■ **WHAT THIS TASK INVOLVES**:
Wherever the string "rodin" shows up in the data below, copy the whole line.
[[ AVAILABLE RECORDS open ]]
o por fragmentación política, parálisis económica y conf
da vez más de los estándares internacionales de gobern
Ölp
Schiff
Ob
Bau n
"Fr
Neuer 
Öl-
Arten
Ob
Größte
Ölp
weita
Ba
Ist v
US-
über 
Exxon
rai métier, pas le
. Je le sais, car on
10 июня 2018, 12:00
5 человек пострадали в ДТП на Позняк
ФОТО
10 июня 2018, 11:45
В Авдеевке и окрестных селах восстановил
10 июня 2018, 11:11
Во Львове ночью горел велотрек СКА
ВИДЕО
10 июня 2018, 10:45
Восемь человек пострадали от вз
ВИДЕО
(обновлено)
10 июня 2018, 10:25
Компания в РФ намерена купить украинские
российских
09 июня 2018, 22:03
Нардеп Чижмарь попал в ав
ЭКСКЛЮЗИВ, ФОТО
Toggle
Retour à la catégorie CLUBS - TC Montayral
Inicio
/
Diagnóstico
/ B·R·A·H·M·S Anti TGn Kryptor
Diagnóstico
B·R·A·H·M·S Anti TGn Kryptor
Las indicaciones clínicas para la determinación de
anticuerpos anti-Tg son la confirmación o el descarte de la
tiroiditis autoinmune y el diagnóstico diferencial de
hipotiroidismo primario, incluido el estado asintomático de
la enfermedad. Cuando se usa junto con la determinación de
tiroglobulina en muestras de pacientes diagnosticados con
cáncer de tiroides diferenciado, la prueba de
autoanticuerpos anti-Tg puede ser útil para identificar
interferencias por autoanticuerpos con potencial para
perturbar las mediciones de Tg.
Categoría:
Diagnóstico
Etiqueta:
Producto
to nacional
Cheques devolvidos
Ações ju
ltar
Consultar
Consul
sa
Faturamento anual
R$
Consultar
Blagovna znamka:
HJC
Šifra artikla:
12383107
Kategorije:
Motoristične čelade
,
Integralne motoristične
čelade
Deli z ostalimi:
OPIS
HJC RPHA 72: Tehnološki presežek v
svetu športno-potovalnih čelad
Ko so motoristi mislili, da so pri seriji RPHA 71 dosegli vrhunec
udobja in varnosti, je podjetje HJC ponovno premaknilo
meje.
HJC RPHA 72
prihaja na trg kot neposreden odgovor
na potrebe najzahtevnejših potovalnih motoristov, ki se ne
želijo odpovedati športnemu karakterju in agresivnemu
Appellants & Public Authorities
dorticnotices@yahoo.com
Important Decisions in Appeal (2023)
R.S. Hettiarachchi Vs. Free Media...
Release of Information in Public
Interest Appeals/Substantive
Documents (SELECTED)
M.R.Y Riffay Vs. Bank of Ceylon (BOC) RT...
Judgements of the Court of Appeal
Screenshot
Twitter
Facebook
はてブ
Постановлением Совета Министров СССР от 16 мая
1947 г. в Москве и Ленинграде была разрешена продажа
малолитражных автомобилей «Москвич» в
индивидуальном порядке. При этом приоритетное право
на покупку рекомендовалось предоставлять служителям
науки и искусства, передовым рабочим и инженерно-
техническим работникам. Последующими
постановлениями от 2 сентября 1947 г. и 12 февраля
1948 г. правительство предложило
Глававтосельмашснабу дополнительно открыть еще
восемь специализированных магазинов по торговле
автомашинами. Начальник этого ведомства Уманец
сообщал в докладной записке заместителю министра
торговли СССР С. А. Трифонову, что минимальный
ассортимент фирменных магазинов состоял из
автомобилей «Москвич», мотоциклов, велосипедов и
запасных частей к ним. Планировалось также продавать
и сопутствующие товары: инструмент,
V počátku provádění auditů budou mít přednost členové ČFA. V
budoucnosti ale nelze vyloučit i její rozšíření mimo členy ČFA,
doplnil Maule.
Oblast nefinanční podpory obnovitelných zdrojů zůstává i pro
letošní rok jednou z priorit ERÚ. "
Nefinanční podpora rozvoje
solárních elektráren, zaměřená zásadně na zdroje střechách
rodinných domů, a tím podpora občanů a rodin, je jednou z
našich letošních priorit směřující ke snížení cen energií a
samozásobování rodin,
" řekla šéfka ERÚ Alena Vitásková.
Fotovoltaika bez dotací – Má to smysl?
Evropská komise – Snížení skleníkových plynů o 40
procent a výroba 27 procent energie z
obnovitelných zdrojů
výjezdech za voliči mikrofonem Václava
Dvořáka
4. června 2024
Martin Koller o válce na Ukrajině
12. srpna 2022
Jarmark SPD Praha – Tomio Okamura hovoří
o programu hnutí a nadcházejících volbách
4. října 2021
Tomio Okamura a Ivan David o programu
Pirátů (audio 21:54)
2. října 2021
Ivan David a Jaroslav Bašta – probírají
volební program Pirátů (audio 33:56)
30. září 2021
[[ AVAILABLE RECORDS closed ]]
■ **RESULT FOR THIS EXERCISE**:
rodinných domů, a tím podpora občanů a rodin, je jednou z
samozásobování rodin,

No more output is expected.